SUMMARY AND CONCLUSIONS
With this study, including rather large and well‐characterized cohorts of PT with or without an early postnatal hCMV infection [Hamprecht et al., 2001], we can demonstrate that fMRI detects neurobiological long‐term effects of such an infection. Importantly, the well‐described increased hippocampal activation of PT when compared with HC [Gimenez et al., 2004, 2005; Lawrence et al., 2010; Peterson et al., 2002] could be shown to be driven mainly by the PT hCMV+ subgroup in our sample, suggesting that more compensatory activation is required in those former preterms having undergone the infection in the neonatal intensive care unit. In line with this, they showed a higher activation in the anterior cingulate, which can again be interpreted to reflect executive control processes [Adleman et al., 2002]. Although the impact of this early infection is still under discussion [Bryant et al., 2002], our results are in line with recent studies demonstrating that the detrimental effect of this infection can be observed clinically [Bevot et al., 2011, Goelz et al., in press] and provide the first evidence that such neurobiological consequences can be detected even in children and adolescents with an overall normal IQ. Future studies will have to investigate in how far this infection contributes to the overall morbidity of prematurity, but our results suggest that it has tangible effects that can be detected using current neuroimaging approaches, in line with the previous suggestion of their high sensitivity [Narberhaus et al., 2009]. Hence, they support the notion that efforts to protect preterm‐born children from a postnatal hCMV‐infection via breast‐milk are warranted.

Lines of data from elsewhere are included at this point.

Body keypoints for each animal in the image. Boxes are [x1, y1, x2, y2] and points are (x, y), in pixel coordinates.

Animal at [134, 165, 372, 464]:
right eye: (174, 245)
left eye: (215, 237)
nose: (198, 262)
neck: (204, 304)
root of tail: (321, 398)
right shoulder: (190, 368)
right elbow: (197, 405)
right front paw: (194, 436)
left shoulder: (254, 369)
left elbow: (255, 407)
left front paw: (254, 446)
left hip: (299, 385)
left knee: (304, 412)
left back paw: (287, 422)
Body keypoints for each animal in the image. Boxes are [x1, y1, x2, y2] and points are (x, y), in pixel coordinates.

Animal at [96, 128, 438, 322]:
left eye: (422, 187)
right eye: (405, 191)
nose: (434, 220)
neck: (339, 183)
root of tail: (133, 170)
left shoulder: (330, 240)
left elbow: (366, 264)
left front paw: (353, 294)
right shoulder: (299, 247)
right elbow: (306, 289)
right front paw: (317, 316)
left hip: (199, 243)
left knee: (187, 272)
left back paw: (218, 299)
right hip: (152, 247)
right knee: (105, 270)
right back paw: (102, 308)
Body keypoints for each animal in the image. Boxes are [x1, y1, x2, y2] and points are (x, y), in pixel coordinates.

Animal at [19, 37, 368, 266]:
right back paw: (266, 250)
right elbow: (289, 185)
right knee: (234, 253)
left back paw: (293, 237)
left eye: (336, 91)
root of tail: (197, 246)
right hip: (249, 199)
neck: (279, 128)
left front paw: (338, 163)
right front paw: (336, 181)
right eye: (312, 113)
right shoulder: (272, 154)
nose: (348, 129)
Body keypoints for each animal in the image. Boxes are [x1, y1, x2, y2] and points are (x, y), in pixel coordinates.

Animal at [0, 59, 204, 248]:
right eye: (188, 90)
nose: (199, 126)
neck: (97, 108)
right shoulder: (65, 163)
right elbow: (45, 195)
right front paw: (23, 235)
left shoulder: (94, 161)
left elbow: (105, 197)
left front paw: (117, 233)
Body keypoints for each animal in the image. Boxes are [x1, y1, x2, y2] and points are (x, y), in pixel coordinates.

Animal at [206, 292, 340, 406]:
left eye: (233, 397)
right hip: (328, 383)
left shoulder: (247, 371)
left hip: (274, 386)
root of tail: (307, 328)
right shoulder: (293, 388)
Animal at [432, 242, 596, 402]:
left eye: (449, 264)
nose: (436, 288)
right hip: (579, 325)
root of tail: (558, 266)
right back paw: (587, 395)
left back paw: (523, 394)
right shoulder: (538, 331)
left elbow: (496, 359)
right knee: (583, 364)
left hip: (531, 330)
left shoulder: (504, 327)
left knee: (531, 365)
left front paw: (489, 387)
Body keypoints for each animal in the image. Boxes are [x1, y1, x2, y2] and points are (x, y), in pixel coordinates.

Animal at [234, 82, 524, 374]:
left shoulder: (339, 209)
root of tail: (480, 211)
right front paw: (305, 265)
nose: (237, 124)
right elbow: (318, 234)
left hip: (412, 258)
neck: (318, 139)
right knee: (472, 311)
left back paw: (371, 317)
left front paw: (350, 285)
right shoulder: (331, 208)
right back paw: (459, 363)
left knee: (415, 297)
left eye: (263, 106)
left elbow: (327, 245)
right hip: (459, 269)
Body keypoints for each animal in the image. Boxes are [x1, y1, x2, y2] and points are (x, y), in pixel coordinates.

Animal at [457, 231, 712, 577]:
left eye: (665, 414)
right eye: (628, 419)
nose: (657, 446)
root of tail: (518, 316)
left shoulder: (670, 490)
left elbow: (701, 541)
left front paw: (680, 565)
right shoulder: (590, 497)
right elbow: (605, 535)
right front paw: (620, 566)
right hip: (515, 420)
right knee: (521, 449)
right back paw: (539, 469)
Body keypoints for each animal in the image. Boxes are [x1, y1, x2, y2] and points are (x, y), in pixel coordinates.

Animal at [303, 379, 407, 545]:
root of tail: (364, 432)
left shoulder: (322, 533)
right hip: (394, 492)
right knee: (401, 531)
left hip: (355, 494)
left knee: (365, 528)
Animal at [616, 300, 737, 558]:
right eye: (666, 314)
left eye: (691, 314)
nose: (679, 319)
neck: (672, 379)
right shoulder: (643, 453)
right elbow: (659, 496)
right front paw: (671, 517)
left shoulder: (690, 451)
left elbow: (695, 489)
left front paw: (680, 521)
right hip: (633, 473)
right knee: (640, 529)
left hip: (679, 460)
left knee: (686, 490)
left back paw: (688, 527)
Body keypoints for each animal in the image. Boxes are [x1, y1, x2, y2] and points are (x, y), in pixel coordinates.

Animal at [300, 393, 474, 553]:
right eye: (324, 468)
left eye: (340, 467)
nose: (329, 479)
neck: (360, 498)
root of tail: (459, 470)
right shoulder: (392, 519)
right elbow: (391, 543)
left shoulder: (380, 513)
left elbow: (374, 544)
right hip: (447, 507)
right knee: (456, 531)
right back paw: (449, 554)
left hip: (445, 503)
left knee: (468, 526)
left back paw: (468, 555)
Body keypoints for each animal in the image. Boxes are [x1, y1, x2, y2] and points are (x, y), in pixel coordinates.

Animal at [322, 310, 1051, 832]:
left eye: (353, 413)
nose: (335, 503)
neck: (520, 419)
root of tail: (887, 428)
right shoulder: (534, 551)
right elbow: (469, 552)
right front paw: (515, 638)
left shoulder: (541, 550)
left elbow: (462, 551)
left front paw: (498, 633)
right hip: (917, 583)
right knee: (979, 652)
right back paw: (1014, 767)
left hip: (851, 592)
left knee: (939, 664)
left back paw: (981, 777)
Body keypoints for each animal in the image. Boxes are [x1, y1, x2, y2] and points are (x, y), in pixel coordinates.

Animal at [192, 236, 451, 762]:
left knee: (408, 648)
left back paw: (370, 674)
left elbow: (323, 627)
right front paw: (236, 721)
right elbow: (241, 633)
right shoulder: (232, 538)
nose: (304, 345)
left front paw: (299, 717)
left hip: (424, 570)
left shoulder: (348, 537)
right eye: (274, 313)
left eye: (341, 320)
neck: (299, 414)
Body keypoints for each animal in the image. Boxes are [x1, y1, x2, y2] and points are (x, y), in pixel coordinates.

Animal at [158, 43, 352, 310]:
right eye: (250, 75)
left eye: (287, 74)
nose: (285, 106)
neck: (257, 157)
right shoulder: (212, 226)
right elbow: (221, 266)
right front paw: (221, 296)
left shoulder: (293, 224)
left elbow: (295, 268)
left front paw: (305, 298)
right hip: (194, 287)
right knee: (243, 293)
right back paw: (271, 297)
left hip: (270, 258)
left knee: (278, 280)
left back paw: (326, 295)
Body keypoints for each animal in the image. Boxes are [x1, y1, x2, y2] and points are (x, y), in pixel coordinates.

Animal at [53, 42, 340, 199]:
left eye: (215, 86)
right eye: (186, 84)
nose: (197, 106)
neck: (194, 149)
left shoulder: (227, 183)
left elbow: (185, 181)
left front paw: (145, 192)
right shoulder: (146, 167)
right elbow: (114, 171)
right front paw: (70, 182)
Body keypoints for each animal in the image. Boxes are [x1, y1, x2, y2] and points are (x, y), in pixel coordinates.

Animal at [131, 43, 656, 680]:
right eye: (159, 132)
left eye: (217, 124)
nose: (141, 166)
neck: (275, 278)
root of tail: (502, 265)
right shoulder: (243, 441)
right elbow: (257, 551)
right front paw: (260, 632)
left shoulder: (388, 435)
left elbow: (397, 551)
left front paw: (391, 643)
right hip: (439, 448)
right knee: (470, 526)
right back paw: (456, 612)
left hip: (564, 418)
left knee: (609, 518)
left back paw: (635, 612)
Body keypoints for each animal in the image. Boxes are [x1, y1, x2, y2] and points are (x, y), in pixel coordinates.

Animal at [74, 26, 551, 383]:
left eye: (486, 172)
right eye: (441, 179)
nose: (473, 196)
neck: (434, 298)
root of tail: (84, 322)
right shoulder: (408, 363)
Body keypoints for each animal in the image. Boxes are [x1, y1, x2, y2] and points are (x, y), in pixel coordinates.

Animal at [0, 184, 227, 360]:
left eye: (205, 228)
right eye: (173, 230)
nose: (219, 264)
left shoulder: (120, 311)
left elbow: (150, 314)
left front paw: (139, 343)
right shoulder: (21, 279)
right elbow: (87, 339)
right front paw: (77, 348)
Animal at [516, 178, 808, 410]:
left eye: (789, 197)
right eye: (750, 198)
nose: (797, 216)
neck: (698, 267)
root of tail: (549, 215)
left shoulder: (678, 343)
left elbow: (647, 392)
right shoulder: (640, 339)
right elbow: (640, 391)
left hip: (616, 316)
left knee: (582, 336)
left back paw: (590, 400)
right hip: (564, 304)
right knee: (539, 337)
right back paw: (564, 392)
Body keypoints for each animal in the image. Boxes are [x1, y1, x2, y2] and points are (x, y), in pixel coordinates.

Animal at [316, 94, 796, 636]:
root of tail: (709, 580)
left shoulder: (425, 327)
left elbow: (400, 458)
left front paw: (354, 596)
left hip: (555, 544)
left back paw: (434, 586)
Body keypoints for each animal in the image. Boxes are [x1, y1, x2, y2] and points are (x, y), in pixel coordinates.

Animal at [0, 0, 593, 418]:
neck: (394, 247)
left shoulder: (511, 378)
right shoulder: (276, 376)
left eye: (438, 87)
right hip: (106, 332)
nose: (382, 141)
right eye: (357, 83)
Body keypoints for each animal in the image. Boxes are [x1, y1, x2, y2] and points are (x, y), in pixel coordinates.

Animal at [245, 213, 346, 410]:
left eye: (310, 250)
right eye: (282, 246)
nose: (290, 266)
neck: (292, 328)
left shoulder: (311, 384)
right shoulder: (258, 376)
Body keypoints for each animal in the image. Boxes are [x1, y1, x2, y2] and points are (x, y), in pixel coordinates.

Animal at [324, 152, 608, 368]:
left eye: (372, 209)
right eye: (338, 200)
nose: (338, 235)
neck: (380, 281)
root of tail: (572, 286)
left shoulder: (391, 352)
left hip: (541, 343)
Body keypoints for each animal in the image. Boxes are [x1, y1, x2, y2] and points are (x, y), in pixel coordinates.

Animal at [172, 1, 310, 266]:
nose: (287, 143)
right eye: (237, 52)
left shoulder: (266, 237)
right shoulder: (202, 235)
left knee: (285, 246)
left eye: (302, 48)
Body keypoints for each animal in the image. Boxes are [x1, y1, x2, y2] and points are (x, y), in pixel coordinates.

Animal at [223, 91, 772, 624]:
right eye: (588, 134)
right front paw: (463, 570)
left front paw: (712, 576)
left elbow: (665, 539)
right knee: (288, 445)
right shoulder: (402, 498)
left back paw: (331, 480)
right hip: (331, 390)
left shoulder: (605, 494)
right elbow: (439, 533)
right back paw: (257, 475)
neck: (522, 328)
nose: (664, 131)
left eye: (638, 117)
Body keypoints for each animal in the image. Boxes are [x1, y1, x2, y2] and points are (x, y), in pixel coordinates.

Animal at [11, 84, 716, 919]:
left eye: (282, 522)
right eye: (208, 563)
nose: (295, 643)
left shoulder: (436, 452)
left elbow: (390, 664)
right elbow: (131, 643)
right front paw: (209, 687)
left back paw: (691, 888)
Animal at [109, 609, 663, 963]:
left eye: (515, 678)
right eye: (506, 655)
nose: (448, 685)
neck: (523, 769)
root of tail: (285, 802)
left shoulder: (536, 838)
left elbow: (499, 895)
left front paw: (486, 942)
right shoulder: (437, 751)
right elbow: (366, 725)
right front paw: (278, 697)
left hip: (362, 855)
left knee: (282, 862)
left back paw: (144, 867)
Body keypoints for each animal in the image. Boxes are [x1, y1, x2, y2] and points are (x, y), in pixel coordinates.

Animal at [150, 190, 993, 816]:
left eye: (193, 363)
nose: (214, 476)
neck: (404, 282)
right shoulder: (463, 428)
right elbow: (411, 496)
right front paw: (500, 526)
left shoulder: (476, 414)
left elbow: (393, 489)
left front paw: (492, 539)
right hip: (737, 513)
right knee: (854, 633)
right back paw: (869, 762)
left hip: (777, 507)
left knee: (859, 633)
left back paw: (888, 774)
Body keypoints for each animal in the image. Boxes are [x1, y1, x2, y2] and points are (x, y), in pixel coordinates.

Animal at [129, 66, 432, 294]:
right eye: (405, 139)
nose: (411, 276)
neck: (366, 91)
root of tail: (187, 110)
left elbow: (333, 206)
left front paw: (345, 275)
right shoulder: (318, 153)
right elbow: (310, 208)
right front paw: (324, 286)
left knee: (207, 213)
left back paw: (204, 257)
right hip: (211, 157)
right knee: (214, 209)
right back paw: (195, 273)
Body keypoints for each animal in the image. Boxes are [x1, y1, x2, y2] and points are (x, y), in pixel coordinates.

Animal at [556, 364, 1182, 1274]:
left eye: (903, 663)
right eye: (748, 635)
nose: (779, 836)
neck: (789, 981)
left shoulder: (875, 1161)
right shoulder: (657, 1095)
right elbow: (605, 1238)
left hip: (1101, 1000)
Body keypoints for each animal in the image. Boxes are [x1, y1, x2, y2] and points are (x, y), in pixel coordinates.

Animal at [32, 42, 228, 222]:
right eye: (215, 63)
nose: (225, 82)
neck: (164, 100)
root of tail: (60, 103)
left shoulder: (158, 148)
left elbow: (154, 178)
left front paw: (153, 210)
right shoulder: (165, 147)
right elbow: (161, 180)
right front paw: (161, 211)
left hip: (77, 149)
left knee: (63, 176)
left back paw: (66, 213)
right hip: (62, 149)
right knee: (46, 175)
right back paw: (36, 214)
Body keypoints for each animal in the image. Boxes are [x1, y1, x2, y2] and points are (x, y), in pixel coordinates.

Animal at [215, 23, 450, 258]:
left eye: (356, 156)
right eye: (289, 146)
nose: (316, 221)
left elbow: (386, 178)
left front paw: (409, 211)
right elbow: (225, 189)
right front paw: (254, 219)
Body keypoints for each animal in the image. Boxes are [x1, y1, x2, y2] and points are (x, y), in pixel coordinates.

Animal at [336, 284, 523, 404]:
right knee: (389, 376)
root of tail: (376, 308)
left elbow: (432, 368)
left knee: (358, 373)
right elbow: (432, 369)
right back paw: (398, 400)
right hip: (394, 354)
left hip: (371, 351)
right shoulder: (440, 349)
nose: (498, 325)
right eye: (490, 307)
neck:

Furthermore, combined functional and volumetric analyses suggest that there is an impact of MR data processing on the resulting group analyses in the presence of subtle structural group differences. Both the lack of expected and the presence of unexpected functional group differences were accompanied by structural differences in these very same regions, suggesting an interrelation of structure and function that may be both mitigated or exaggerated by spatial normalization. There is at current no unifying framework allowing to investigate or compensate for this potential bias, but the field of imaging neuroscience may face a potentially serious confound if our findings should be confirmed.
ACKNOWLEDGMENTS
The authors thank all participants and their families for taking part in this study. They also thank Michael Erb and Franziska Hoesl for technical and logistical support.